FACT: More lies from Boris Johnson

The announcement that the government was pressing ahead with building 40 new hospitals was quickly debunked. In fact 34 projects involving 21 trusts have been put on the back burner for at least 6 years, but fobbed off with less then £5m each in “seed funding”.

Of the six ‘new hospitals’ that have been given the immediate go-ahead to build over the next 5 years, several turn out to be repairs, refurbishments or extensions – and none is ready to start work at once.

In South West London the debate is about where to build a new £400 million “major acute” hospital and what happens to St Helier hospital.
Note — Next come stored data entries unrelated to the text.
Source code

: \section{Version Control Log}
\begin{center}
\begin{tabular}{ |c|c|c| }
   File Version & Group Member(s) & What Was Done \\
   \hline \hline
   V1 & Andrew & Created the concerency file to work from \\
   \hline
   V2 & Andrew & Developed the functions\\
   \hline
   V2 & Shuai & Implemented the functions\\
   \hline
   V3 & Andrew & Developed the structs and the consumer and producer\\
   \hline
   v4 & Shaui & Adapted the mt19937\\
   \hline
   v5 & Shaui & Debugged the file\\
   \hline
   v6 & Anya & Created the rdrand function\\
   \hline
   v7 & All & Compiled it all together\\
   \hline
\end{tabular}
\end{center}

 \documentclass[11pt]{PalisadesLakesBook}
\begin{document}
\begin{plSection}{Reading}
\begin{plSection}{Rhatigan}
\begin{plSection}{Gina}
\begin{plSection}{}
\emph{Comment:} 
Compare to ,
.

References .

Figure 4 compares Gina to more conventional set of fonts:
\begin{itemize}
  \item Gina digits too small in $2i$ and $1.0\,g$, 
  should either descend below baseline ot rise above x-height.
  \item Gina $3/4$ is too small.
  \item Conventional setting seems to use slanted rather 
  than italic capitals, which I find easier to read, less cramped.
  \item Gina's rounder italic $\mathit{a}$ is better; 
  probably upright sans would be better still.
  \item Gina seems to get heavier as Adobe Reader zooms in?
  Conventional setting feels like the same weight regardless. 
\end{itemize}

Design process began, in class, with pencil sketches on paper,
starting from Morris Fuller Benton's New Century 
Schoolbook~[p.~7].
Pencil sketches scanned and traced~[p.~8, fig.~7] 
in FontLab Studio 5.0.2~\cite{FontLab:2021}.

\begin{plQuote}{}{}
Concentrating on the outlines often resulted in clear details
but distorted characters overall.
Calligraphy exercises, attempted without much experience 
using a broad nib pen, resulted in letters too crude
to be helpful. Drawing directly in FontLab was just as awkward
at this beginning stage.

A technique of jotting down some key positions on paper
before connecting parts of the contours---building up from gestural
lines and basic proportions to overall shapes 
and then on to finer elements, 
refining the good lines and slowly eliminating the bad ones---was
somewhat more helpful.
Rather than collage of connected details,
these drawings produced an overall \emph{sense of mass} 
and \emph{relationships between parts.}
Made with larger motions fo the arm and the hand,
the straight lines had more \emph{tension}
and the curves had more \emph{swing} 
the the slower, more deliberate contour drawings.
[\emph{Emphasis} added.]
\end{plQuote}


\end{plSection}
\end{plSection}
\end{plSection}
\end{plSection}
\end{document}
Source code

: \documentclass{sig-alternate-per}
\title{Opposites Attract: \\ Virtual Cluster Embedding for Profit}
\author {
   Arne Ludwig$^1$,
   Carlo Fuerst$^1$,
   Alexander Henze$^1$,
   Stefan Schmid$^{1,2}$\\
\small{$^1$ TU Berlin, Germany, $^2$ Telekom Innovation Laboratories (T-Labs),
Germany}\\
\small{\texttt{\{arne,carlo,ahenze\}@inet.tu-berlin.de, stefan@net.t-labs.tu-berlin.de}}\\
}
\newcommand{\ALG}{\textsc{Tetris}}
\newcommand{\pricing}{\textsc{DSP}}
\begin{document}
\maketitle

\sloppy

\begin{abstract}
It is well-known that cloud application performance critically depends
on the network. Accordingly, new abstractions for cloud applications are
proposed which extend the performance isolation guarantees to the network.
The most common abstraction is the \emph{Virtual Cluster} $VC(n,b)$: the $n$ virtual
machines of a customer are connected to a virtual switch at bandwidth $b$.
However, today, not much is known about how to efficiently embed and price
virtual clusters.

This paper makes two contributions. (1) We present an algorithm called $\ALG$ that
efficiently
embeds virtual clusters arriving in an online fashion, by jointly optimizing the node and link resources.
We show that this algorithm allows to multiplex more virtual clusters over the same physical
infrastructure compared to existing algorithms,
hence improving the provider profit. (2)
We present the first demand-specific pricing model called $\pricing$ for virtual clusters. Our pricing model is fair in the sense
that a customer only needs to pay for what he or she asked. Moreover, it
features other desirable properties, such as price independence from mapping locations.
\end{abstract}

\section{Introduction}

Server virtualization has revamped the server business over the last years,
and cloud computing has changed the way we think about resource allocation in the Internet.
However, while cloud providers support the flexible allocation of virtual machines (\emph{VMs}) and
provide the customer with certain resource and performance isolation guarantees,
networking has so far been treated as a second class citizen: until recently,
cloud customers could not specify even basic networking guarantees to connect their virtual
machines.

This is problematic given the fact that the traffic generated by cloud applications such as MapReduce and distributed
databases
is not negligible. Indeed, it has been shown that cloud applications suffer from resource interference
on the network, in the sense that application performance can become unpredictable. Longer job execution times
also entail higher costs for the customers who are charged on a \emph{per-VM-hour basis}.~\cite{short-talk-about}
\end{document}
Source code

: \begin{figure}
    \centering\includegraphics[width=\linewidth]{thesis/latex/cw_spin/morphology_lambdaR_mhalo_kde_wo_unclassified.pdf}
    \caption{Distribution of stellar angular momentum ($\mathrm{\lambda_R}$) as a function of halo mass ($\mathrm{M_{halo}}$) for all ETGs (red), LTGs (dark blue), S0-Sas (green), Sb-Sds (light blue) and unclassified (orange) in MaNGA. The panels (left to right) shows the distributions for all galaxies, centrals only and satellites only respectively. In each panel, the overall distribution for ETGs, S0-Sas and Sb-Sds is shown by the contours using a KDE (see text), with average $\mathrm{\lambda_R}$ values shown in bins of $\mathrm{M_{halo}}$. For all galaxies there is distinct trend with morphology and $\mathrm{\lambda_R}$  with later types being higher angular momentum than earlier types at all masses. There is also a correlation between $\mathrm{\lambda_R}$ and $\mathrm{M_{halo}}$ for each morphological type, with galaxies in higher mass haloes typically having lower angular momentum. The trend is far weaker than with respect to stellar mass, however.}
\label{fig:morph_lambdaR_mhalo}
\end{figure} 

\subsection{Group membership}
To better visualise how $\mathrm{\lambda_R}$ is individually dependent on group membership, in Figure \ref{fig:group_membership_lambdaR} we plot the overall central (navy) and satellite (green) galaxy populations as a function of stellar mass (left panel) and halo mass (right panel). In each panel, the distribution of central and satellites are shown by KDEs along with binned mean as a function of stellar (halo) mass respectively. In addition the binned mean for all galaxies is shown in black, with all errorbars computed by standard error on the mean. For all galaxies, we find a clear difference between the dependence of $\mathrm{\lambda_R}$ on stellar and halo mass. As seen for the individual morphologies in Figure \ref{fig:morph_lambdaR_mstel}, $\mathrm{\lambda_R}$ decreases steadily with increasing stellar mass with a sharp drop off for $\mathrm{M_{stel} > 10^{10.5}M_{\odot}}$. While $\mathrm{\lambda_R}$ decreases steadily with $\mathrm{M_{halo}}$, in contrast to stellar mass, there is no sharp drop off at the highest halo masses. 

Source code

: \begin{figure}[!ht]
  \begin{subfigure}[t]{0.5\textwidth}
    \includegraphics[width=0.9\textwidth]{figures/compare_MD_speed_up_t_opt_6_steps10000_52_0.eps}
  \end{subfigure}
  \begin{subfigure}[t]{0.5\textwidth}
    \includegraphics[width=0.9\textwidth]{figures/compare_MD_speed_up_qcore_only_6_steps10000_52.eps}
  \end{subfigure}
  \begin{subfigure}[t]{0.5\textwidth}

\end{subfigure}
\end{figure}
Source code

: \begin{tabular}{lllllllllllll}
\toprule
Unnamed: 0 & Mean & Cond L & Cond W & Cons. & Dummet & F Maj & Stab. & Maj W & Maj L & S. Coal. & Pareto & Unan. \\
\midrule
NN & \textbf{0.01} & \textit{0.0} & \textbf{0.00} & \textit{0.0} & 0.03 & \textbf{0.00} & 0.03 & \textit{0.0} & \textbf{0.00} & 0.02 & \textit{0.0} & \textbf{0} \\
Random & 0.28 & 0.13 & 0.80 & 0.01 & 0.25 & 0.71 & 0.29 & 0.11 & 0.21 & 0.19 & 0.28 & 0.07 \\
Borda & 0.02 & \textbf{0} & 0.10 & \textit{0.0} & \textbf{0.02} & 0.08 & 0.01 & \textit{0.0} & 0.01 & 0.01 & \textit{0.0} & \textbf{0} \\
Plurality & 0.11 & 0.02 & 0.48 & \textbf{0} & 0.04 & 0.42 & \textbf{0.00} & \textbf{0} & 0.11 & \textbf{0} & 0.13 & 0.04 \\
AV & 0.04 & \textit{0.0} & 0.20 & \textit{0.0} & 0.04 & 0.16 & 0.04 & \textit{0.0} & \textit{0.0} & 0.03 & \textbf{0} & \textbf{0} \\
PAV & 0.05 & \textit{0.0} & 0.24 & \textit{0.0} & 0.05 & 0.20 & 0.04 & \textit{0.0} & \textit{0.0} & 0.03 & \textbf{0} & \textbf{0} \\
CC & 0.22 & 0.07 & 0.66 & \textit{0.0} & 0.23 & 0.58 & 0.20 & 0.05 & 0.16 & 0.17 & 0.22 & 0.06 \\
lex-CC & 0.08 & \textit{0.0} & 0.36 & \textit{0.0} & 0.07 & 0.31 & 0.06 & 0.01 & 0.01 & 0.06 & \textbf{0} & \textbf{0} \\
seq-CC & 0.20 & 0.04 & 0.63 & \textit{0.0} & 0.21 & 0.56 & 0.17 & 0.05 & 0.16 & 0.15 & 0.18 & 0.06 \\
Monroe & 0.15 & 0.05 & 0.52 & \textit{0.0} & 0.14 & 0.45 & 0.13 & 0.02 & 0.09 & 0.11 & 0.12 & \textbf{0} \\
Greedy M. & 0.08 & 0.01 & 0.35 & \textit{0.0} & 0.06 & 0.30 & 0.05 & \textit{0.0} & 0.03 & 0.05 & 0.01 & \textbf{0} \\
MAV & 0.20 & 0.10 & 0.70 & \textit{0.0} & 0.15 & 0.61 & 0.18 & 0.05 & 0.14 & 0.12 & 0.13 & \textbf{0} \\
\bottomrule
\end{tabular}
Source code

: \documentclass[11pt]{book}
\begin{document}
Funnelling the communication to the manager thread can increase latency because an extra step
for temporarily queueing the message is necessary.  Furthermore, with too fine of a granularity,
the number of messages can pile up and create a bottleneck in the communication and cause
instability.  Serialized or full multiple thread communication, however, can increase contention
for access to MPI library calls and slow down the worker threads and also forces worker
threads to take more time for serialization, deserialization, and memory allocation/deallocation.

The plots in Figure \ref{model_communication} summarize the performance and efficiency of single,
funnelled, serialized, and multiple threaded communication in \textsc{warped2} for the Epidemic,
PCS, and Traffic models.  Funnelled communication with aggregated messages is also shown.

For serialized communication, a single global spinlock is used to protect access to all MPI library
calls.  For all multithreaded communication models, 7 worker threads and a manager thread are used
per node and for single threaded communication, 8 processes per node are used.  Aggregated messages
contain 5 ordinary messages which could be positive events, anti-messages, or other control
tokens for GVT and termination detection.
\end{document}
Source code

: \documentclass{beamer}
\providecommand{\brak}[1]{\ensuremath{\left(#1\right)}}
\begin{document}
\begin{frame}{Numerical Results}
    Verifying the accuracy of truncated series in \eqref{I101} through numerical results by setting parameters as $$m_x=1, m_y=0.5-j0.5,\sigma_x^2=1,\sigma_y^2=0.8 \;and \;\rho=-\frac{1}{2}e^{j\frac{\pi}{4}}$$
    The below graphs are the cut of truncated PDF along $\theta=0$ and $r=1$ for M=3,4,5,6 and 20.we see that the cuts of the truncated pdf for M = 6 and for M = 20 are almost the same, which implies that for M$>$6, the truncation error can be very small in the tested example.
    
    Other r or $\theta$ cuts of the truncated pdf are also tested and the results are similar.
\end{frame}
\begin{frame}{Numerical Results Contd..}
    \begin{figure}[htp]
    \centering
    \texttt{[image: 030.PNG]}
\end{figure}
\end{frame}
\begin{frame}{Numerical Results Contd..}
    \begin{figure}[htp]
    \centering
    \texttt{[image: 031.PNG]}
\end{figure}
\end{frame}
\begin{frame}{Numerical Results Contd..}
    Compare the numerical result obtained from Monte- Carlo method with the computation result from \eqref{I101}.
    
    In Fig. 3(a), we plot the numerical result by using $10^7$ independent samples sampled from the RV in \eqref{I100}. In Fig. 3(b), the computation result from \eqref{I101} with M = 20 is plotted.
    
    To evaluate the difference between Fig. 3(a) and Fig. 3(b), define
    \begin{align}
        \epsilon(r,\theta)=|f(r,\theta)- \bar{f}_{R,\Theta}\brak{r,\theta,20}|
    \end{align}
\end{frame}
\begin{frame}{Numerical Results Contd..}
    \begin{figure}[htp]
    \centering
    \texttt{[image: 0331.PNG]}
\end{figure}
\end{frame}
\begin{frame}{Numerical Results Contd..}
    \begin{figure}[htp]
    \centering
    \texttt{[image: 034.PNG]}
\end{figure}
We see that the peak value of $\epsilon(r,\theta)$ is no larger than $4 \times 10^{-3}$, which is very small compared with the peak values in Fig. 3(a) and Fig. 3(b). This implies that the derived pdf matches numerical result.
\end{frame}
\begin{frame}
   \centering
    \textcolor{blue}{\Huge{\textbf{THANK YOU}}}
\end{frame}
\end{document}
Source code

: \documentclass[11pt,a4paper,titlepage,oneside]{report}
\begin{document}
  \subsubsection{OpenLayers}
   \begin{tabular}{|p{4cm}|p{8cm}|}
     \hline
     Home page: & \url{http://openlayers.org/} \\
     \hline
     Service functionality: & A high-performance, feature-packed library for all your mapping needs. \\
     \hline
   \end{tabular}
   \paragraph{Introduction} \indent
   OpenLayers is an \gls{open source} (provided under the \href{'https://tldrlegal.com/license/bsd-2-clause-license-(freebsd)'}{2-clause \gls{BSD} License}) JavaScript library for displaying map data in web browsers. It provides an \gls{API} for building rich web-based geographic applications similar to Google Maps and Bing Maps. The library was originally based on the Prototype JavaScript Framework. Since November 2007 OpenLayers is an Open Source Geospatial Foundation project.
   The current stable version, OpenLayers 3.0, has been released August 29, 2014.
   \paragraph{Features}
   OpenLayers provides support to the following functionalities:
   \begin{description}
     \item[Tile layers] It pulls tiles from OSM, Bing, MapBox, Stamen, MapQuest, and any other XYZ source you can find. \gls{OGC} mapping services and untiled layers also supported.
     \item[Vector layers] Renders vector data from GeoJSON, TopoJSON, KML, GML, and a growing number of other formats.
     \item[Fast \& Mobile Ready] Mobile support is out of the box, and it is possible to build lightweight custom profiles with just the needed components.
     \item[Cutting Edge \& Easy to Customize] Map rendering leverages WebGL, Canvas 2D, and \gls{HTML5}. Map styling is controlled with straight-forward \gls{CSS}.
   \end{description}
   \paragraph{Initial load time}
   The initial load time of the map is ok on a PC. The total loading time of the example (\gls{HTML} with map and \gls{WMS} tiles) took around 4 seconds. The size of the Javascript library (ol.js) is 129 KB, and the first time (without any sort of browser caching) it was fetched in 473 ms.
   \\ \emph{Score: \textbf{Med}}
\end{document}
In North East London the discussion is where on the extensive Whipps Cross site the new building should be located.

In Leeds, too, the Trust board has a number of stages to complete before it can start building the new hospitals.

In Watford, there is also an unresolved argument over the location of an acute hospital to serve the catchment area of almost 500,000 people.

In Harlow, the Princess Alexandra Hospital Trust management is “thrilled” but warns there will be some delay before anything actually happens.

And in Leicester, where University Hospitals of Leicester Chief Executive John Adler was “ecstatic” at the news that £450m is now available, the Trust needs to publish a pre-consultation business case, reputed to be a staggering 1800 pages long, brace itself for a full public consultation, and construct a viable Business Case – which could also be open to challenge.

Don’t hold your breath waiting. It’s clear some of these schemes will need more money and much more time before anything happens.